On April 9, 2025, U.S. Immigration and Customs Enforcement came to Tulane University’s campus. The visit was ghostly, announced by student-run clubs that flooded GroupMe chats, attached to warning messages underlined with fear. Two international students have lost their visas. For many of us, the real shock was not ICE’s presence but the stillness that followed.
Tulane is a place that prides itself on being a “global” university. We boast international partnerships and promote diversity and belonging in every pamphlet and panel. But when ICE quietly arrived and two students had their lives upended, the institution said little. The response was not one of protection or even public direction. It was a hush. Sure, there is a page on the university website to guide students on what precautions to take to remain informed, but knowing does not stop ICE from doing.
Since overturning the 2021 memorandum, Guidelines for Enforcement Actions in or Near Protected Areas, that restricted law enforcement operations to be conducted within sensitive or “protected areas” such as K-12 schools, vocational schools and universities, immigration enforcement operations have been encouraged to happen anywhere at any time. Tulane’s official statement, delivered through spokesman Mike Strecker, claimed the students’ visas were terminated “based on prior criminal arrests unrelated to any protest activity.” And that was it. No context or assurance. Just a few lines, sterile and dry, meant to preempt criticism without inviting conversation.
But those paying attention — students with immigrant backgrounds, students of color and international students — felt something deeper. It was not shock or confusion. It was just that old, familiar ache of realizing that protection in theory does not always translate to safety in practice.
For many, ICE is not an abstract federal agency. It is a symbol of surveillance, fear and power with a badge. Its presence on campus is far from neutral. It is loaded with histories of raids, deportations, family separations and unchecked authority — histories that students carry in their bones, whether or not they have been personally affected. To hear that ICE came and went without a whisper of warning and the courtesy of campus-wide acknowledgment sent a clear message: You are only welcome here until you are not.
The fear this incident sparked was not hypothetical, it was lived. Students whispered about what was going on, and, if anything was truly going on — with whom? Others asked if simply attending a protest could be construed as a threat. Those with complicated visa statutes or undocumented relatives kept their heads down, even Puerto Ricans with no reason to be detained felt compelled to carry their passports, since the possibility of being wrongfully targeted as has happened before. And yet, the administration remained still without even an email as warning.
This is not about whether the two students “deserved” what happened, whatever the university wants to imply about prior arrests. This is about the environment of bystanders. An environment where students must interpret their safety through rumors and blurred pictures of ICE license plates roaming around the very place they reside. Where reassurance never comes and our supposed protections dissolve the moment students need them.
This is not the first time Tulane has defaulted to avoidance in moments of crisis.

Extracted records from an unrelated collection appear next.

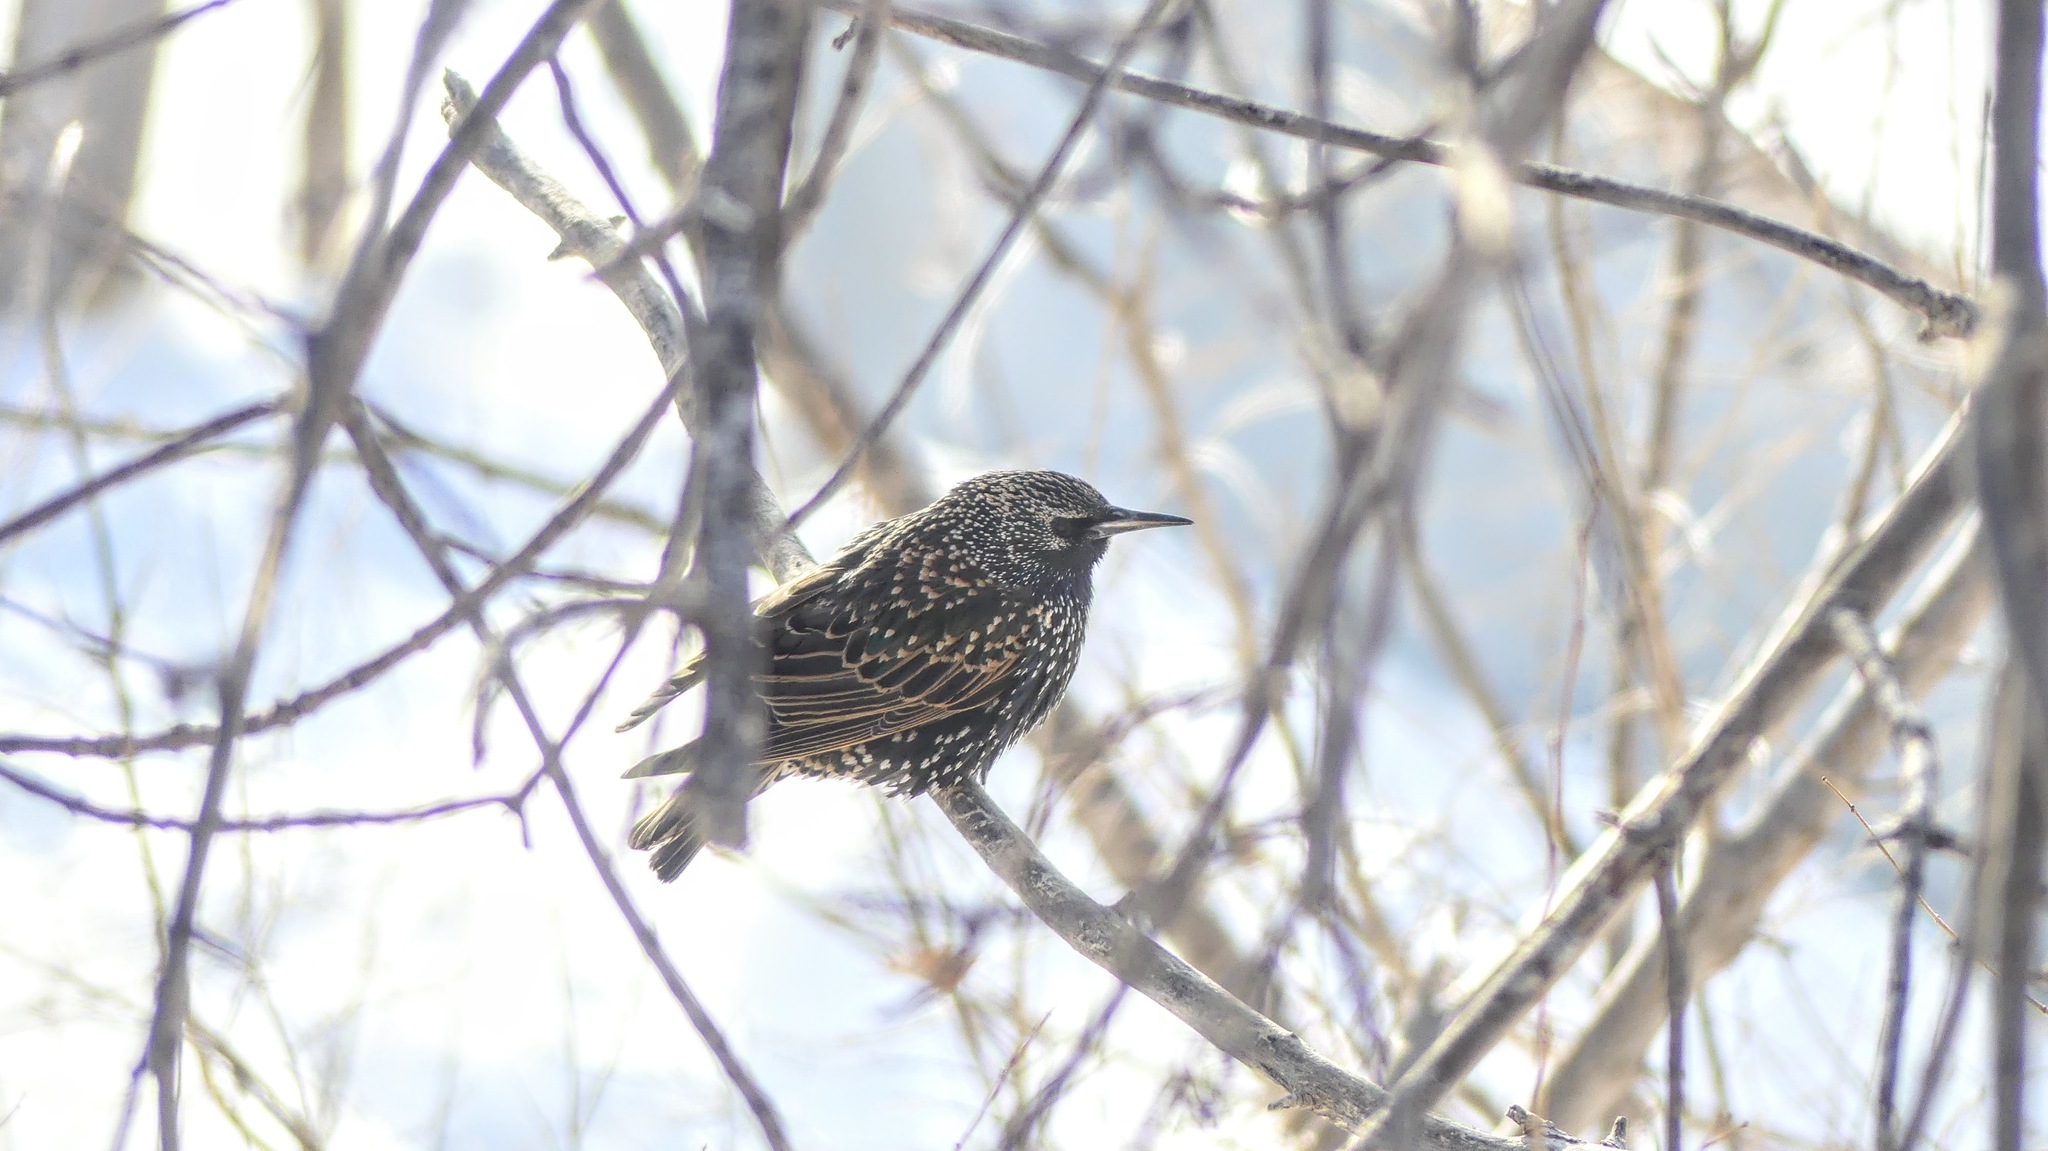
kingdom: Animalia
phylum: Chordata
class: Aves
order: Passeriformes
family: Sturnidae
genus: Sturnus
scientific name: Sturnus vulgaris
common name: Common starling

But when it comes to something as visceral and vulnerable as immigration enforcement, silence is not just disappointing. It is unsafe. It breeds distrust and fractures communities. It turns a campus into a place where some students are constantly on edge, calculating risk and wondering if they will be removed from the same community that promised them a protected shelter.
We need to ask ourselves: What does it mean to belong at Tulane? Is it a line in a brochure, or is it a lived reality supported by actions and accountability?